Tennis
Da oggi il tennis è più povero
Sono passati appena pochi giorni dall’ultima partita giocata in carriera da Roger Federer. Non poteva esserci un epilogo migliore che in un contesto di festa come la Laver Cup, in compagnia dei suoi più grandi avversari ed amici allo stesso tempo. Nel momento più impegnativo della sua vita (altro che Slam e Master 1000), Roger non è voluto restare da solo all’ultimo “game, set and match” della carriera perché la solitudine è una brutta bestia per chi ne soffre e la cosa più giusta da fare è stata piangere accompagnato da chi lo ha spinto oltre i propri limiti di gioco e mentali, da chi lo ha spinto oltre ogni sua paura.

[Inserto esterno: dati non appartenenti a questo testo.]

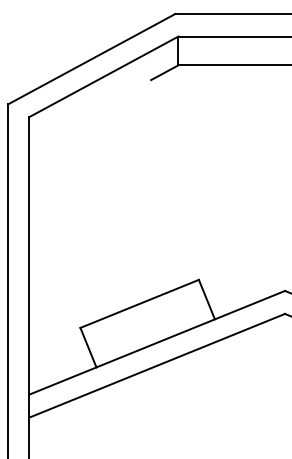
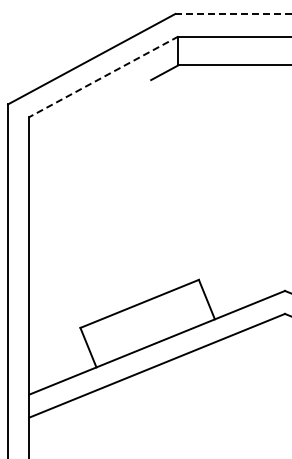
line at (234, 13): solid -> dashed
line at (103, 76): solid -> dashed
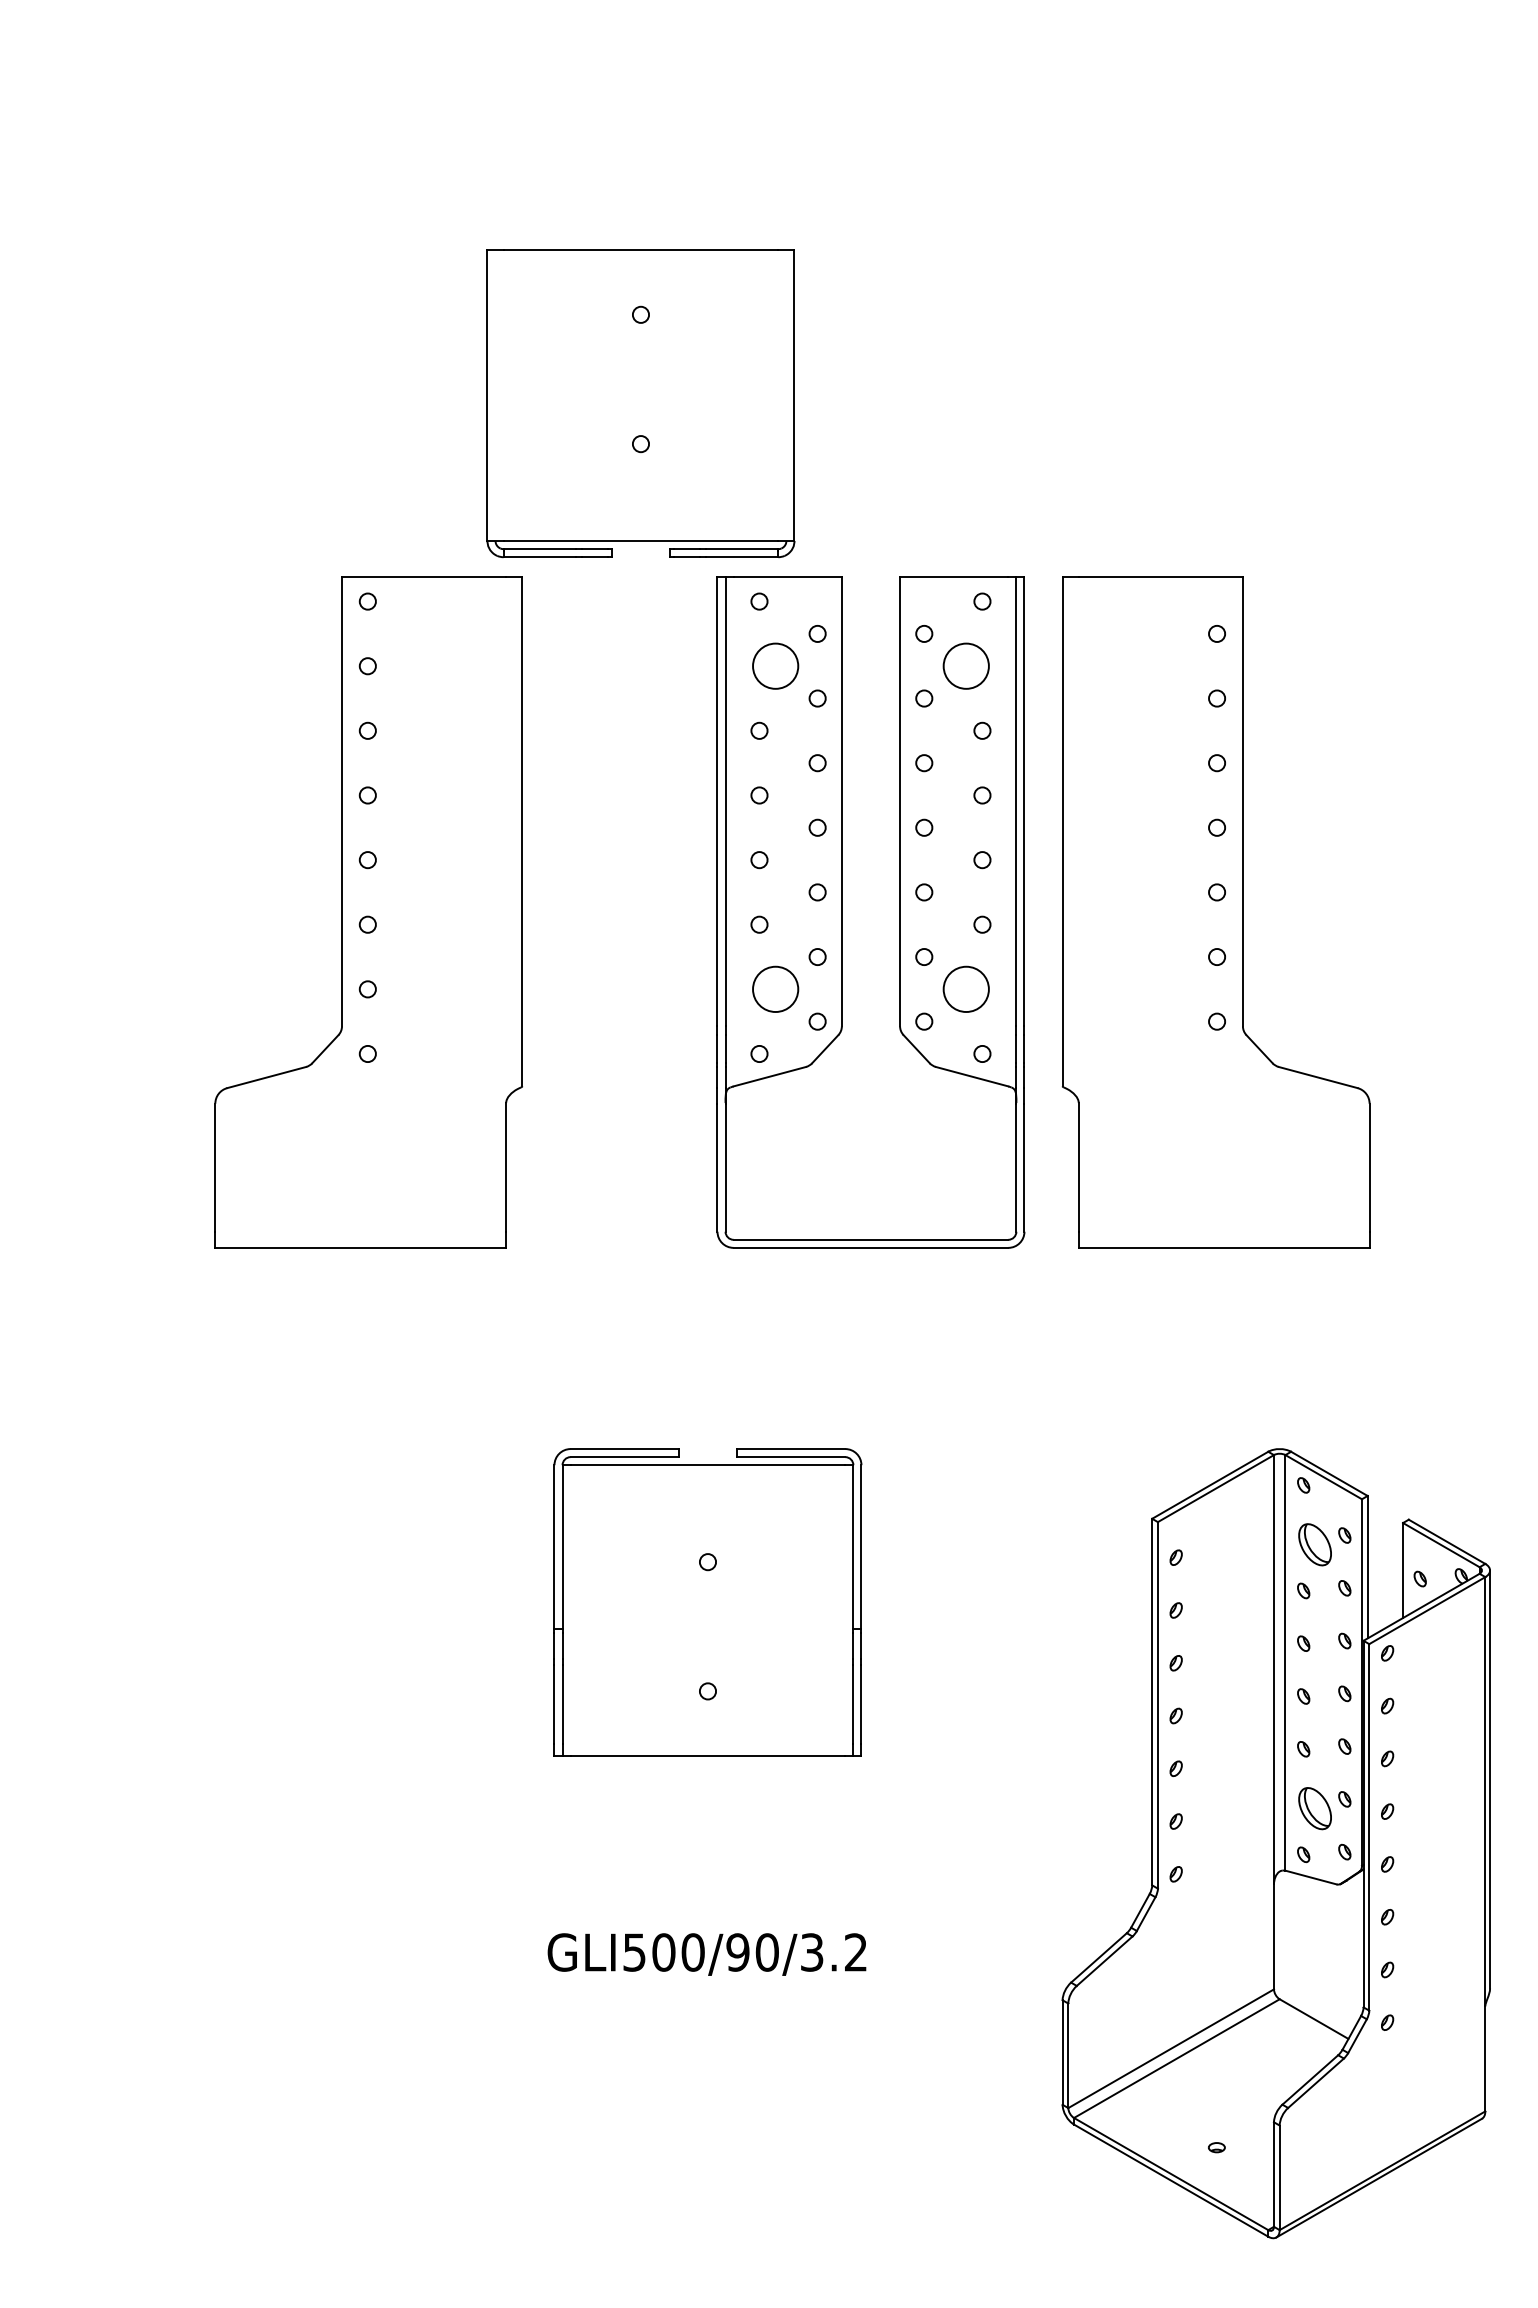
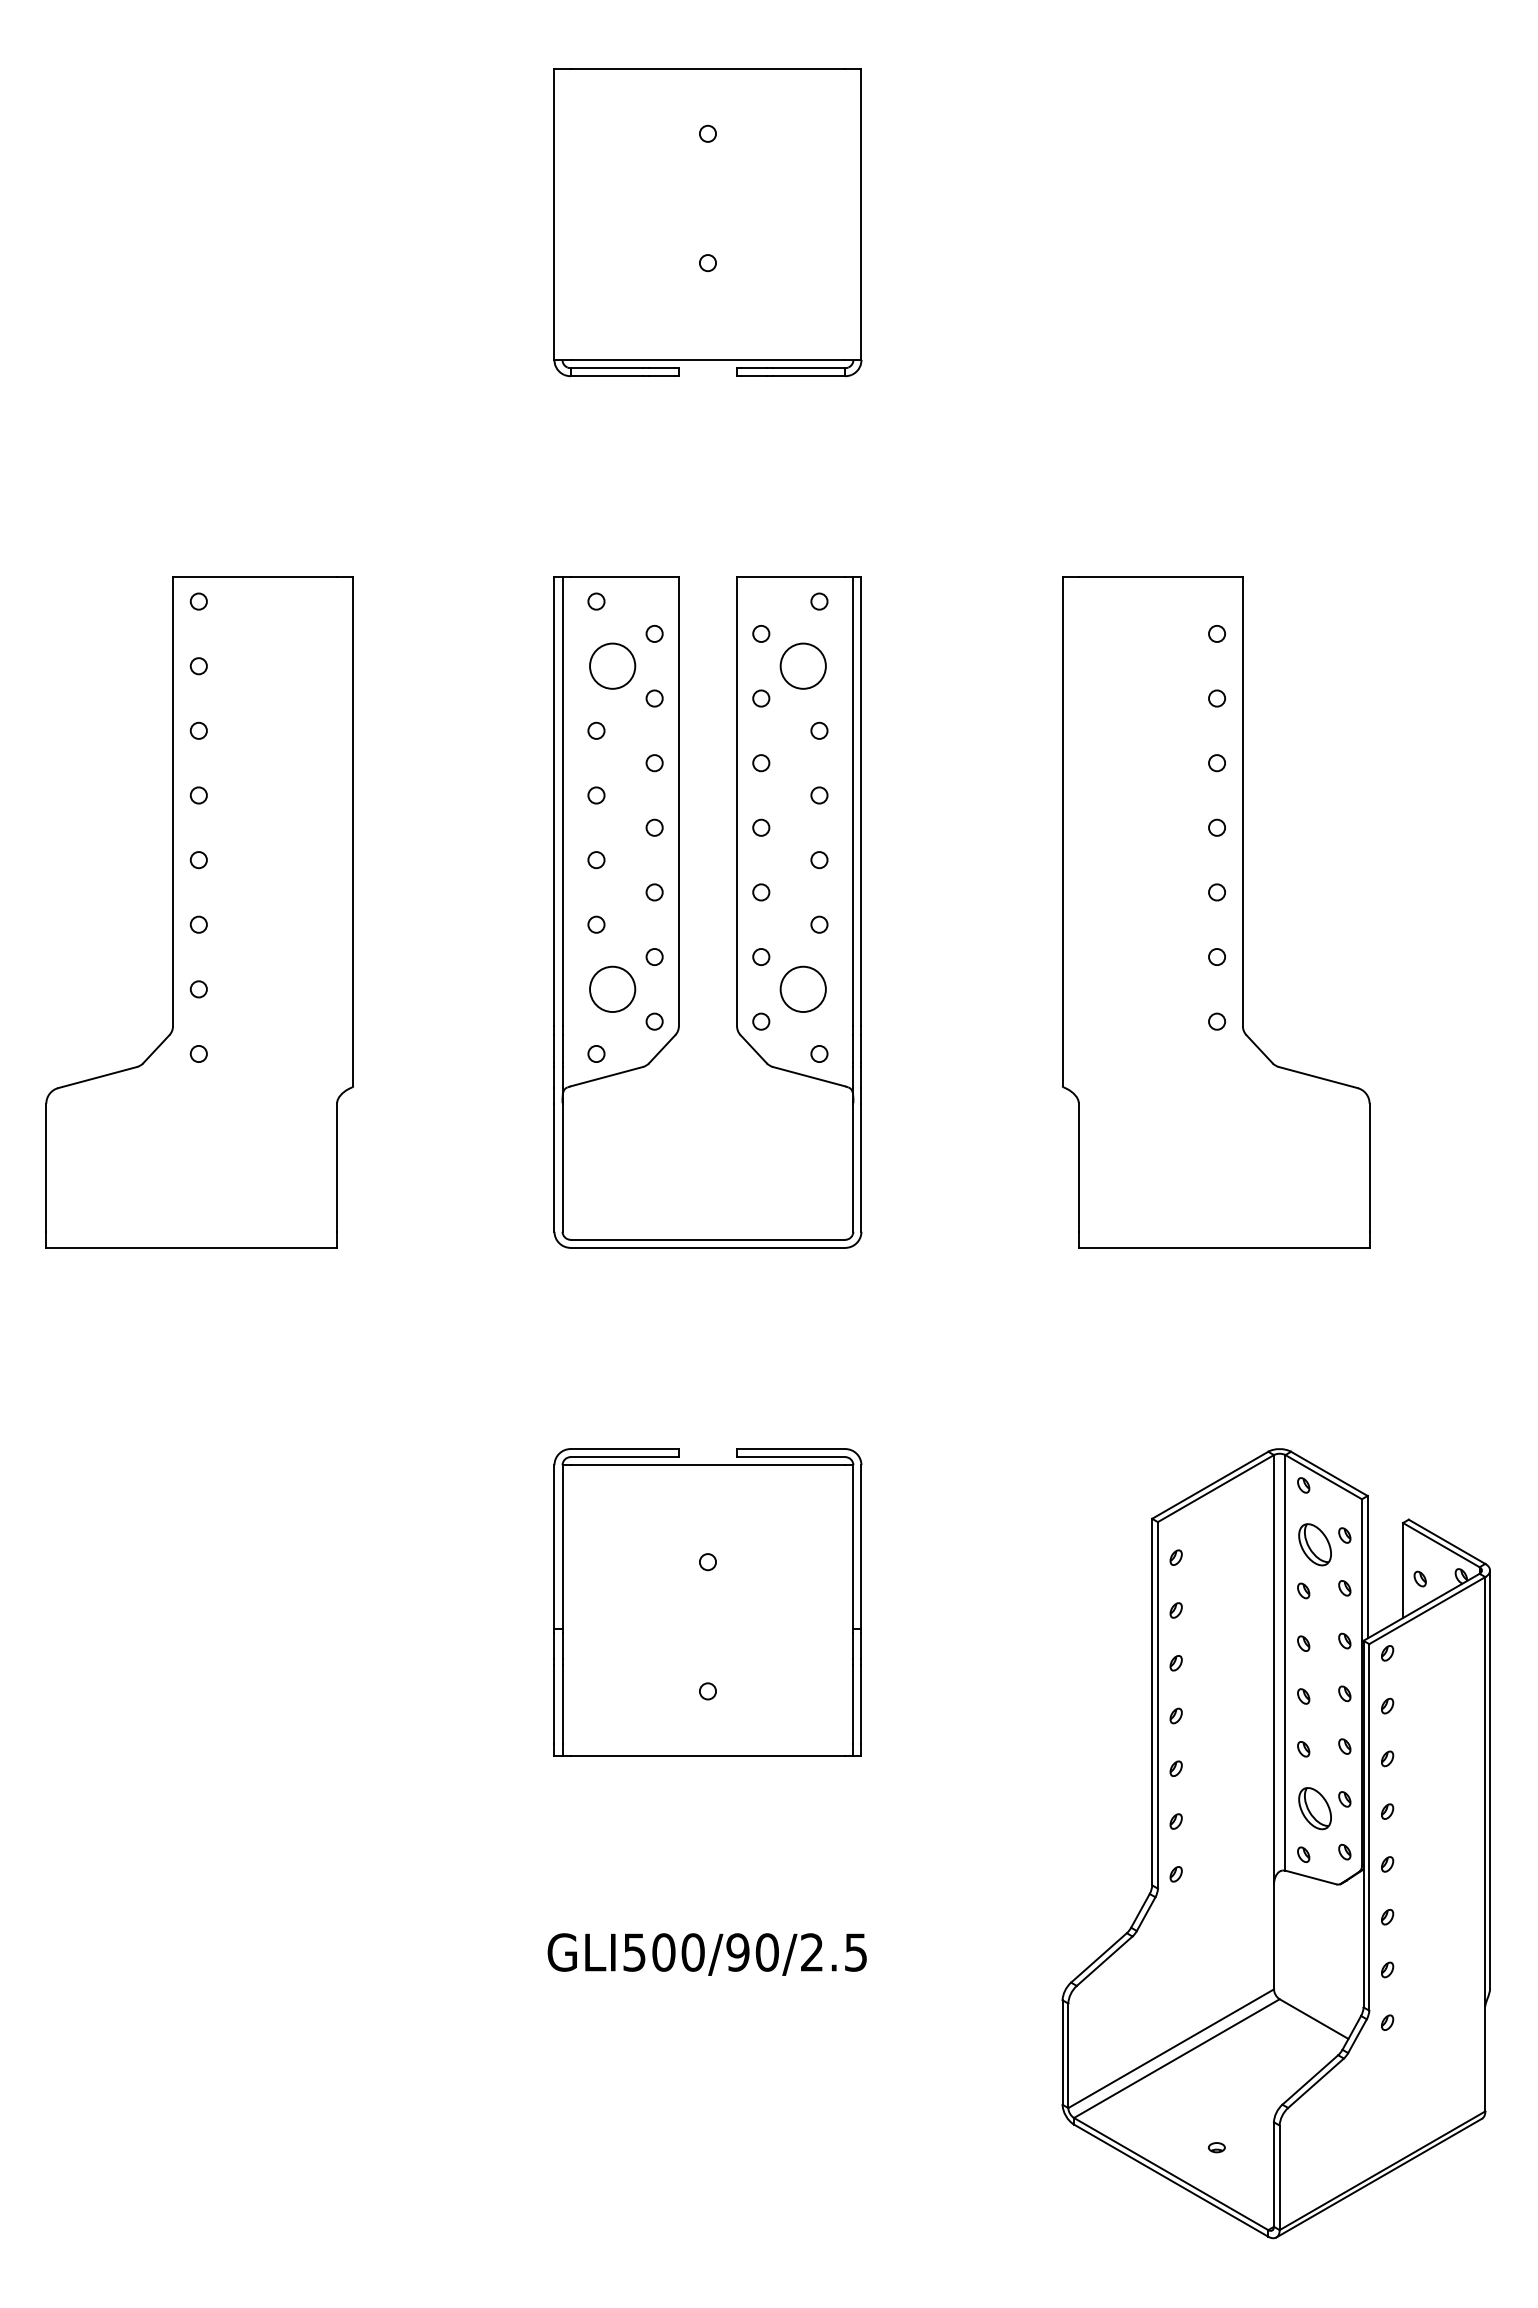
part at (640, 403) position: (640, 403) -> (707, 222)
part at (368, 912) position: (368, 912) -> (199, 912)
part at (842, 912) position: (842, 912) -> (679, 912)
text at (833, 1952): GLI500/90/3.2 -> GLI500/90/2.5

La partita in doppio di Federer e Nadal contro Sock e Tiafoe si è conclusa da poco. Le lacrime iniziano a scendere sui volti dei protagonisti (e sui nostri) come fossero rubinetti difettosi. Di gesti iconici di quel venerdì 23 settembre ce ne sono stati molti: dalla delicatezza con cui Roger ha preparato le sue ultime racchette negli spogliatoi, o da come (in realtà non si sa come) abbia fatto passare la pallina tra il paletto e la rete. Il più importante è come Federer abbia cercato e trovato le mani di Nadal mentre erano seduti sulla panchina, a fine partita. In quel momento Roger si è sentito più solo che mai ed ha trovato conforto, sollievo nelle mani del suo più grande rivale.
Perché, parliamoci chiaro, senza Rafa Nadal non sarebbe vissuta l’epoca di Roger Federer. E viceversa. O meglio, senza la loro rivalità non li avremmo visti nella loro interezza e magnificenza. Oggi comincia una nuova era tennistica, e senza Re Roger tutto sarà meno poetico.